# Christmas in Cairo



## CSabry (Aug 2, 2015)

Hi All!
My 12 year old son is visiting me in Cairo for Christmas (we celebrate on 25th Dec). My husband and his family are Muslim, so we won't have the traditional Christmas like we would back home. Can anyone recommend some places that are festive where we can feel like it's Christmas? Thanks in advance!


----------



## MaidenScotland (Jun 6, 2009)

You need to find an expat club. Try the BCA in Maadi. Tickets for lunch should be available. Merry Christmas


----------



## magy2misho (Nov 23, 2015)

I don't think that Egypt celebrates Christmas on December 25 like the Americans do.

As far as I know, Christmas here is celebrated in January, so I doubt that you will even find the churches in the Christmas vibe.
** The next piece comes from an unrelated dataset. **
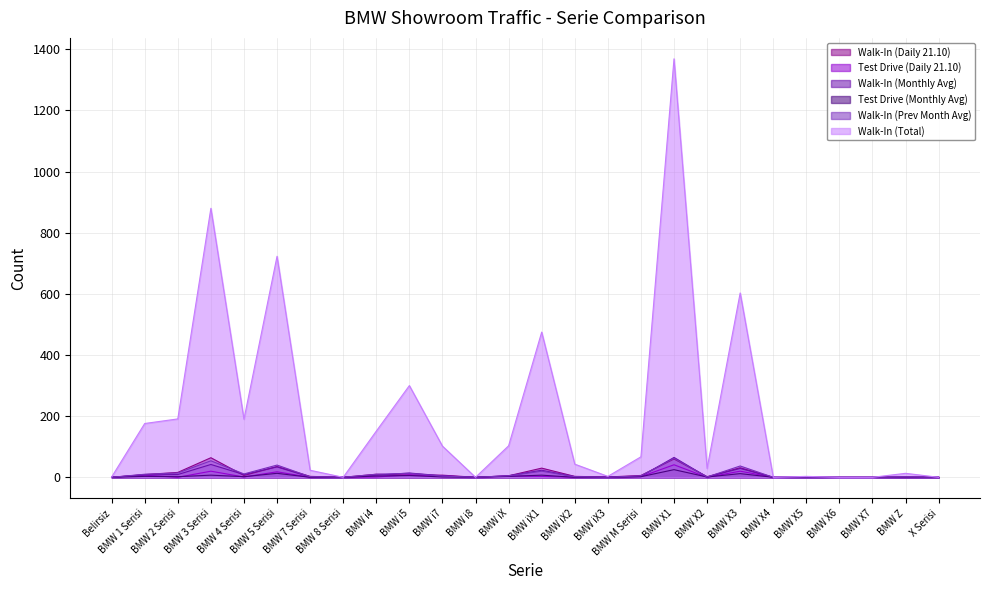

Rank the categories by Test Drive (Daily 21.10) value from highest to lowest.

BMW X1, BMW 3 Serisi, BMW X3, BMW 5 Serisi, BMW i5, BMW 1 Serisi, BMW i7, BMW iX, BMW iX1, BMW M Serisi, BMW 4 Serisi, BMW i4, Belirsiz, BMW 2 Serisi, BMW 7 Serisi, BMW 8 Serisi, BMW i8, BMW iX2, BMW iX3, BMW X2, BMW X4, BMW X5, BMW X6, BMW X7, BMW Z, X Serisi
Then again, maybe in Cairo it's different.

Were I live, celebrations here are kept a little bit below par by Christians and although Muslims do believe and love Jesus (peace be upon him) as a great Prophet of God , you will most definitely not find any celebrating Christmas either.

Sorry to break it to you, but I don't think you will really feel the Christmas spirit much here in Egypt.

Hope your son arrives safely!


----------



## Gounie (Jan 27, 2011)

magy2misho said:


> Sorry to break it to you, but I don't think you will really feel the Christmas spirit much here in Egypt.


Plenty of Christmas spirit on the Red Sea Coast of Egypt and a church service at 11am in English on Christmas Day:

https://www.facebook.com/media/set/?set=a.10153731335893255.1073741920.665383254&type=1&l=48b0a6e21a

Merry Christmas everyone.


----------